While council members were grilling Mark Asfar, a lawyer working with prospective dispensary owners, suburban council member Allan Hubley indicated his preference for “Apple Store-type outlets that would probably be more acceptable to people in the suburbs than what we’ve had in the past.”

Much of the debate focused implicitly around this question. The case for opting in was not only about weighing the merits of dispensaries on their own, but, given the two dozen or so illegal dispensaries that have been open on and off for the past few years, in part a probing of whether the legal dispensaries would offer an improvement over the old ones.

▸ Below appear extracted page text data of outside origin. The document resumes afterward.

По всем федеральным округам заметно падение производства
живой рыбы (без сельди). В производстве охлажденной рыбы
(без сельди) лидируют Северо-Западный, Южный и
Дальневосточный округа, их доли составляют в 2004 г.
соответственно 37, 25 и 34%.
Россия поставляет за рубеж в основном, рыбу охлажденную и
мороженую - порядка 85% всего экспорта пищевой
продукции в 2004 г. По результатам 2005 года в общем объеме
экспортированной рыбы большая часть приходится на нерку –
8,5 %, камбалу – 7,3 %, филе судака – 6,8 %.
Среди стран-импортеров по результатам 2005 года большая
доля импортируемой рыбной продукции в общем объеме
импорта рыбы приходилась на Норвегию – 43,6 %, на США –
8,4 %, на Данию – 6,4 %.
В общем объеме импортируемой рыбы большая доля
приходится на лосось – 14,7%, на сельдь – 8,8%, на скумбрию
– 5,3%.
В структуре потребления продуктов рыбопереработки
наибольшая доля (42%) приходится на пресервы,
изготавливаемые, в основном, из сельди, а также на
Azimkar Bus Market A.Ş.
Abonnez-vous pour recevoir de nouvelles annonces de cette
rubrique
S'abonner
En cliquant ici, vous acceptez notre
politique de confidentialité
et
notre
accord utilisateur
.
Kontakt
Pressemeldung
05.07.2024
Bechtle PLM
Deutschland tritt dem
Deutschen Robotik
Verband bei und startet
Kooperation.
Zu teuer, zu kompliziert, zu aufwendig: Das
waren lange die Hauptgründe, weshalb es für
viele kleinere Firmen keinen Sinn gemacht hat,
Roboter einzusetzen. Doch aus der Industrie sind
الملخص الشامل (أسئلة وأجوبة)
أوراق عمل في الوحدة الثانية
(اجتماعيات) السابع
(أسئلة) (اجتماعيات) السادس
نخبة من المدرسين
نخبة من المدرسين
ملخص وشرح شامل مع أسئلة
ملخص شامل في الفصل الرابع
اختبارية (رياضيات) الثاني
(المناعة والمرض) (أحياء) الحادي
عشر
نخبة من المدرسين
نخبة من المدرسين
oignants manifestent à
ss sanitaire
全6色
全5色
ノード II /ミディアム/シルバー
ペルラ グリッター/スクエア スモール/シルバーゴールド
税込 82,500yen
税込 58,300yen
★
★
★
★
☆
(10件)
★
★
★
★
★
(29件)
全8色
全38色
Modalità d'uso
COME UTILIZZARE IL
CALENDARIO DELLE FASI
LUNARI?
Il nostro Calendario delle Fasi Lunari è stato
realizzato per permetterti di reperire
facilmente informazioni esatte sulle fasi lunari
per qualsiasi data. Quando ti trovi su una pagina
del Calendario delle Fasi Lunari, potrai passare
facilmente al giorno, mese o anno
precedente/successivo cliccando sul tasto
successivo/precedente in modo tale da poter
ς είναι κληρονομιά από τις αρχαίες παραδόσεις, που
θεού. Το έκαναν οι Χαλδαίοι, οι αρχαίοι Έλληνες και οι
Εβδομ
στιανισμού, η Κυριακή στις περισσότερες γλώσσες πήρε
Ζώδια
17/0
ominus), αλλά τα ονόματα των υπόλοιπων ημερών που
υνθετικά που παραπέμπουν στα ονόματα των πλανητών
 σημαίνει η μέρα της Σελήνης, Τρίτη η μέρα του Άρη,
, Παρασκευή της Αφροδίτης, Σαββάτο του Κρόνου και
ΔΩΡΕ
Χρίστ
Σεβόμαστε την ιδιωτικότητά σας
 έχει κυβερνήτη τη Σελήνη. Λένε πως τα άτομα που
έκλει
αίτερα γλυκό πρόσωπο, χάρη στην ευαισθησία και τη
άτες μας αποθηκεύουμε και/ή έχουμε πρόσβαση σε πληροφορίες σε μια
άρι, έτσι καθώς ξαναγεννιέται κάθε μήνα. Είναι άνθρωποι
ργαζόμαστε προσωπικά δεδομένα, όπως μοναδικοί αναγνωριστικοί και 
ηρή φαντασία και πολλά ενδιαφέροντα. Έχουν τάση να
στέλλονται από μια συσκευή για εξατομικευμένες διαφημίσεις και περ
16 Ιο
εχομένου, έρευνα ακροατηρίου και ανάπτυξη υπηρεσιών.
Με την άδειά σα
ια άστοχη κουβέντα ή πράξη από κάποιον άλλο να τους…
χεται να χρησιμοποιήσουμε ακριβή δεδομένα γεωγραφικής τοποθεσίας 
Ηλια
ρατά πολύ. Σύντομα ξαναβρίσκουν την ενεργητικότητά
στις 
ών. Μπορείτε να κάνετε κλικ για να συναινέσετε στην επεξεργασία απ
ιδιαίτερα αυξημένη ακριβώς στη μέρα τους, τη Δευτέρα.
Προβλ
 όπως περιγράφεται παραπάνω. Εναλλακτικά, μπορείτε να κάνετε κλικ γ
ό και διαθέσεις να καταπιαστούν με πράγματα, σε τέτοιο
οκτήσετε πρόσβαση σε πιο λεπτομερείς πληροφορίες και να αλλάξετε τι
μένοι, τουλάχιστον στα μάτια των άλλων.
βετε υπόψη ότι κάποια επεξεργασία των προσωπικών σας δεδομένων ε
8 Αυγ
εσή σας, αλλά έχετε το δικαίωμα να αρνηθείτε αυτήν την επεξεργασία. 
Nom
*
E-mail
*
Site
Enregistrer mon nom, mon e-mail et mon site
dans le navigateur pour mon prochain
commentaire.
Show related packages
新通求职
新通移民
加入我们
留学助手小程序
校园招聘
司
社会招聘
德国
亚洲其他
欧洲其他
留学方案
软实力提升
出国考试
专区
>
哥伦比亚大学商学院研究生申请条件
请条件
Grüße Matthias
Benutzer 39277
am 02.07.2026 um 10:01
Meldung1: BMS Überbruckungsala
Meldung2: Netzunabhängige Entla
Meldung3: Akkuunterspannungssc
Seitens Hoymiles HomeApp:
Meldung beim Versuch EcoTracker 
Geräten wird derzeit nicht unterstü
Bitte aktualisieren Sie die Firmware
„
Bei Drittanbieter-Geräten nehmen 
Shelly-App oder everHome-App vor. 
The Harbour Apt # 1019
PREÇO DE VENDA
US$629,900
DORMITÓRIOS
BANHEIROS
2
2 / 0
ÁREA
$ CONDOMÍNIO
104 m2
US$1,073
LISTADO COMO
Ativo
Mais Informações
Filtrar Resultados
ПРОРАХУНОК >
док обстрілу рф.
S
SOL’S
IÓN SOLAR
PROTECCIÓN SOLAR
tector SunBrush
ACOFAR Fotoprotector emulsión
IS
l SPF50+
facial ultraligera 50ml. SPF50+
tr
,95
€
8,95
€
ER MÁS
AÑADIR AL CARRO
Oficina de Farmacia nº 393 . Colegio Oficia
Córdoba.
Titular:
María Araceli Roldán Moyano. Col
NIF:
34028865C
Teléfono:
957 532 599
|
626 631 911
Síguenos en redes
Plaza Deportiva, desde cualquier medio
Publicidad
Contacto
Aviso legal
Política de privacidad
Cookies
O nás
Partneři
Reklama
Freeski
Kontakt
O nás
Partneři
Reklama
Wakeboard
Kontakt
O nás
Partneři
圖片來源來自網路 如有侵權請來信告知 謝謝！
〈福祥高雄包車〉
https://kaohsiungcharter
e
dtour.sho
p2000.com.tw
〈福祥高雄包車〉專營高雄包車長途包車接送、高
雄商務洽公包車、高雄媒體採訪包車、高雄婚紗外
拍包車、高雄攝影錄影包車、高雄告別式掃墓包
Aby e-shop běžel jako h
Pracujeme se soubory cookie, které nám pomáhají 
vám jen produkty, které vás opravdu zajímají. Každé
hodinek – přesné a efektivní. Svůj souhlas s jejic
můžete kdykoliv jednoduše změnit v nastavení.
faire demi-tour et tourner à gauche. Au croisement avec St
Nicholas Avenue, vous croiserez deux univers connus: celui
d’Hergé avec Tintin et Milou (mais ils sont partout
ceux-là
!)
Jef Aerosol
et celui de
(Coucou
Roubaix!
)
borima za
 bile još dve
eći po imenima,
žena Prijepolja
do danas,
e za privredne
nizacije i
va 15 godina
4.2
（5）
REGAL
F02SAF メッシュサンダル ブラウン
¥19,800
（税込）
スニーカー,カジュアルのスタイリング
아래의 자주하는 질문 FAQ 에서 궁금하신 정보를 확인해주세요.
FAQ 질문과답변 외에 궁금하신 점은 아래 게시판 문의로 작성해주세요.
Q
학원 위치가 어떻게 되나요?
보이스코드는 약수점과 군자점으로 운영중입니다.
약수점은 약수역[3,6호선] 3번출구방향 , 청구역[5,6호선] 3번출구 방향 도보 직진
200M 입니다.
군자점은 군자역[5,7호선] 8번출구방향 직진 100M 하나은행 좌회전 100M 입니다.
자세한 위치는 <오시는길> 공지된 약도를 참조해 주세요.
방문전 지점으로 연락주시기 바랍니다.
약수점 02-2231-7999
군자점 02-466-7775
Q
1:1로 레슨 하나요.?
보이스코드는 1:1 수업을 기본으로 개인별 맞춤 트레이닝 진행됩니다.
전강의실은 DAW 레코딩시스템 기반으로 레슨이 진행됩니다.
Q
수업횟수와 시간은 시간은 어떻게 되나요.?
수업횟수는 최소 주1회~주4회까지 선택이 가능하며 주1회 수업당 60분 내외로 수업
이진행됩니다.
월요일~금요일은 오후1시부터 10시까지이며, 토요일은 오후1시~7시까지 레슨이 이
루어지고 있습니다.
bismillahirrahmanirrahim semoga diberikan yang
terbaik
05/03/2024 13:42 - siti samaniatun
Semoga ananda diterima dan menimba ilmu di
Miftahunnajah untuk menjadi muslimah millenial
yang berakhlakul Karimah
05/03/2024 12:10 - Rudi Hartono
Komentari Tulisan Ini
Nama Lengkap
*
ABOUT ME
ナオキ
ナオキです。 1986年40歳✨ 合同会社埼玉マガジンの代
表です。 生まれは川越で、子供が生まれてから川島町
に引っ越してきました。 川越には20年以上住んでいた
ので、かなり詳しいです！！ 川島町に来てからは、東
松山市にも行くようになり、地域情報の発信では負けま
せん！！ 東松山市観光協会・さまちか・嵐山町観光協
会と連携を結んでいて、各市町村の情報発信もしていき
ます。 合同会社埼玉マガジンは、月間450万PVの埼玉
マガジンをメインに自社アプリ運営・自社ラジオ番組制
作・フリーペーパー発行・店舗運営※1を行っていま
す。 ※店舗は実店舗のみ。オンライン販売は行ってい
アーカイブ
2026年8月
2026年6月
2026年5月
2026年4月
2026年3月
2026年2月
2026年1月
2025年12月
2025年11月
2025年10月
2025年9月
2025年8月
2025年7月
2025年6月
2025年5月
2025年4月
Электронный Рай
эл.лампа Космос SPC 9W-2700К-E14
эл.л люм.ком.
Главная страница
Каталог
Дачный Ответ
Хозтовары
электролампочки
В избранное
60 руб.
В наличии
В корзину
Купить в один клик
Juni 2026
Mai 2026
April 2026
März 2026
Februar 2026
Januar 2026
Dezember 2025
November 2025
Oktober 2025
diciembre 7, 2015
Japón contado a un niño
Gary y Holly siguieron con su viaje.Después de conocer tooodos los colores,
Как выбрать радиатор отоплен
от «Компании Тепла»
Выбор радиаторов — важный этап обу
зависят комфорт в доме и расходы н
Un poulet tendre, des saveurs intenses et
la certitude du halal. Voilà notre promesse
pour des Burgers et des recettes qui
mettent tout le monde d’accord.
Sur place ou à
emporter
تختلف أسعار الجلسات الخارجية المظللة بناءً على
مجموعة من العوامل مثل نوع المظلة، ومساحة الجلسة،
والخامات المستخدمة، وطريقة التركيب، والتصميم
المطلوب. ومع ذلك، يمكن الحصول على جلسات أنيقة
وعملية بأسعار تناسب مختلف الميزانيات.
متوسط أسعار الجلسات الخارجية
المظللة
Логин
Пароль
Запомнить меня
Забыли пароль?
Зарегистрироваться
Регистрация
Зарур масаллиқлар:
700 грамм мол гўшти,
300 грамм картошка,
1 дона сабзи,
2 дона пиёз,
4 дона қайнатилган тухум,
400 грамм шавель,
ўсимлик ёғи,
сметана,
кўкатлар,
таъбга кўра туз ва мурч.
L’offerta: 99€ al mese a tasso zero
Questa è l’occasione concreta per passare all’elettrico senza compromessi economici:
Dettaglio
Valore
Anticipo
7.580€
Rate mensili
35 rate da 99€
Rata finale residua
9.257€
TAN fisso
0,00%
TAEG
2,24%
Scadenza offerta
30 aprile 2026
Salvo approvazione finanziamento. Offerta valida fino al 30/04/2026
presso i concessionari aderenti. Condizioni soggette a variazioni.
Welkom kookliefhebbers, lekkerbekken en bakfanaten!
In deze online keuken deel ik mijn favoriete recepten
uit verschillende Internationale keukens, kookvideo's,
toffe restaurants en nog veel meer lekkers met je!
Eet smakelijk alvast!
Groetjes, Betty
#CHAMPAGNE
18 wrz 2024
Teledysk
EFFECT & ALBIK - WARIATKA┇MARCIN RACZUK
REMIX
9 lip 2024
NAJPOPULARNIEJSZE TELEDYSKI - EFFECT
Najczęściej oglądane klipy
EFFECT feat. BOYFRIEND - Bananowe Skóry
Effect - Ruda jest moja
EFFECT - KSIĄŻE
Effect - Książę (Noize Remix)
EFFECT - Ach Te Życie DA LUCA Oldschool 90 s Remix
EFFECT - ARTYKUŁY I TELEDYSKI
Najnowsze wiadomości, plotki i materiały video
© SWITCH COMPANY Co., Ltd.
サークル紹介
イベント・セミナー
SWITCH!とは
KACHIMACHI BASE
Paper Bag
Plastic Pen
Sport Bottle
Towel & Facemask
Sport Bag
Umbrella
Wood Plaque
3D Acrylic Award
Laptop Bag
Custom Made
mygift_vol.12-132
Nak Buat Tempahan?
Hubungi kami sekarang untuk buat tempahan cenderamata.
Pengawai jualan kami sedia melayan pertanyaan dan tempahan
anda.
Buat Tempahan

In the end, the council was satisfied that it would, perhaps with help from some reassuring words from Asfer, who told council members who were asking what the stores would look and feel like: “I’ve heard more about reclaimed barn wood and beautiful interior finishings and community involvement in the last two months from these entrepreneurs than I’ve ever heard from any of the other small-business clients we’ve worked with.”